La priorità in questo momento rimane quella di far arrivare soccorsi e aiuti, e la macchina della solidarietà internazionale si è messa in moto: “L'indicazione del governo è stata da subito, anche per impulso del vicepresidente del Consiglio, ministro Tajani, di inviare una squadra complessiva, quindi abbiamo lavorato a stretto contatto con i colleghi del dipartimento nazionale della Protezione Civile”, ha aggiunto il capo dell'Unità di Crisi della Farnesina. "Domattina partirà un aereo dell'Aeronautica con a bordo e personale del dipartimento Protezione Civile, vigili del fuoco per squadre di ricerca e soccorso urbano, un team sanitario, un team di coordinamento anche delle varie componenti che da diversi Paesi europei arriveranno per aiutare le autorità venezuelane, e poi c'è una componente dell'unità di crisi della Farnesina che avrà anche tecnici informatici e colleghi che aiuteranno l'ambasciata e il consolato generale a rispondere anche a comunicare meglio perché le comunicazioni sono complesse”.

A. Fontana: “In partenza per il Venezuela sette sanitari lombardi”
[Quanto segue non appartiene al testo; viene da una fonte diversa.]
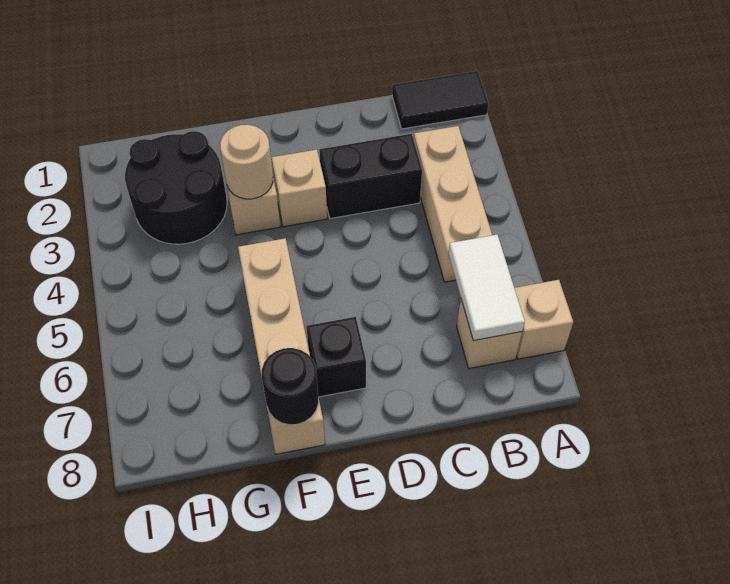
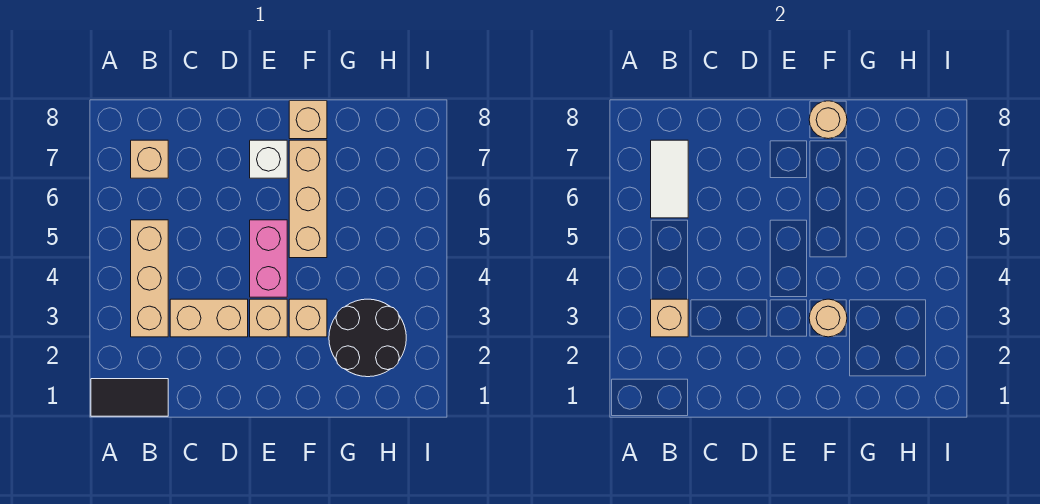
tan brick A7 level 1 -> tan brick B3 level 2
black brick C3:D3 level 1 -> tan brick C3:D3 level 1
none -> pink brick E4:E5 level 1
black brick E7 level 1 -> white brick E7 level 1
black round brick F8 level 2 -> tan round brick F8 level 2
"Questa notte, intorno a mezzanotte, partiranno dalla Lombardia 4 medici e 3 infermieri coordinati da Areu, pronti a mettere la loro professionalità e la loro umanità al servizio degli ospedali venezuelani”, ha scritto su Facebook il presidente della Regione Lombardia, Attilio Fontana. "I nostri sanitari fanno parte di un contingente nazionale di 30 professionisti della salute, provenienti anche da Veneto, Lazio, Piemonte e Toscana, che domani mattina intorno alle 6, decollerà da Pratica di Mare con un volo militare. A loro va il ringraziamento di tutta la Lombardia. Ancora una volta, i nostri medici e infermieri dimostrano che la solidarietà, la competenza e il senso del dovere non conoscono confini. Siamo orgogliosi di voi".